When the banquet master tastes the water turned into wine, he is surprised that the host has held such delicious, expensive wine for the final hours of the feast.  That sense of surprise can be ours as well, as we ponder the gracious abundance of God, the lavish and excessive generosity that marks God’s way of being with us.

Yes, plentiful wine and food are signs of God’s blessing.  And yet we all know of places around the world with no clean water and not enough food.  We wouldn’t have to walk far from where we’re sitting to find homes with no electricity and no running water.  So this story about God’s lavish provision raises worries about why there is still so much need.  What about those in Flint, MI who still can’t drink their water?  What about Puerto Rico, still struggling after a terrible hurricane?  What about refugee cities around the world, filled with people fleeing war and violence?  What about those seeking asylum at our own borders, desperate for safety for their own children?  Surely those who are poor and distressed would not want us to celebrate God’s abundance to quickly or too easily.  They would remind us that the feast becomes a feast only as we all share the food and wine.

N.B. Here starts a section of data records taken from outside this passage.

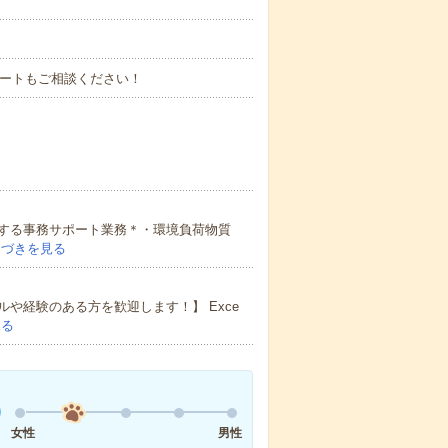
タートもご相談ください！
する事務サポート業務＊・環境負荷物質
つづきを見る
や経験のある方を歓迎します！】 Exce
見る
女性
男性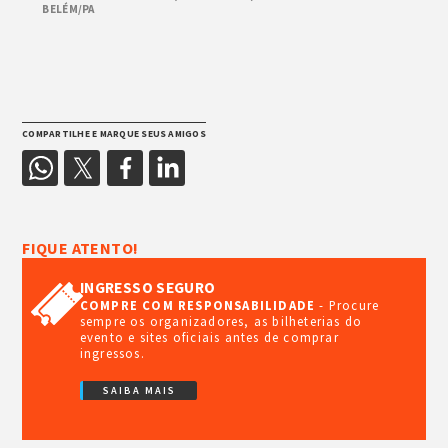
BELÉM/PA
COMPARTILHE E MARQUE SEUS AMIGOS
FIQUE ATENTO!
INGRESSO SEGURO
COMPRE COM RESPONSABILIDADE
- Procure
sempre os organizadores, as bilheterias do
evento e sites oficiais antes de comprar
ingressos.
SAIBA MAIS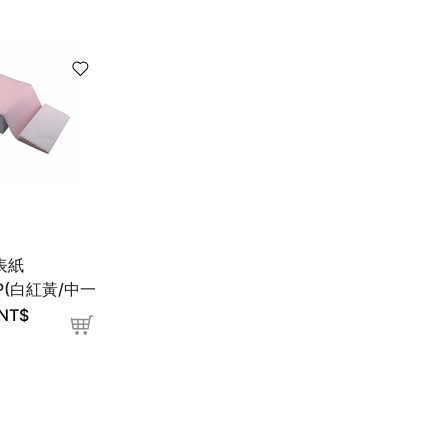
表紙
3P(白紅黃/中一
NT$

One of the commentaries I read quoted Robert Hotchkins: “Christians ought to be celebrating constantly.  We ought to be preoccupied with parties, banquets, feasts, and merriment.  We ought to give ourselves over to veritable orgies of joy because we have been liberated from the fear of life and the fear of death.  We ought to attract people to the church quite literally by the fun there is in being a Christian” (Robert Hotchkins, quoted in The Ragamuffin Gospel).

If this story awakens us to the importance of feasting and joy in our lives with God, it also awakens us to the strange reversal of our expectations.  This is a new kind of feasting; a new kind of joy and festivity.  It is not tied to the economy, or wealth, or possessions.  It is not tied to success or status.  It is not only for those healthy, happy and strong.  This is a feast in which the best wine is brought out last.  What used to be at the front is now at the end.  Here we have an upending and reversal of what our wider culture assumes about joy and festivity.

Our church is at its best when our celebrations include those who are poor, sick, in need or in pain.  Our church is at its best when we’re learning together to share our meals and our money with those who have little reason to rejoice.  Our church is at its best when we reach out and welcome those who have experienced failure, frustration, and rejection into the party God is throwing for all who are seeking a new way to live.


Our day of worship today is a good expression of the tension in which we all live.  Following worship, we have a congregational meeting in which we need to talk together about some of the nuts and bolts of our community life.  That’s part of the work it takes to share our lives.  But then after that, we’ll move downstairs for a chili cook off, where we’ll share what we’ve made and raise a little money for our young people.  In all that we do, let’s make sure that we are living with joy in a way that welcomes all others into the life that God makes possible.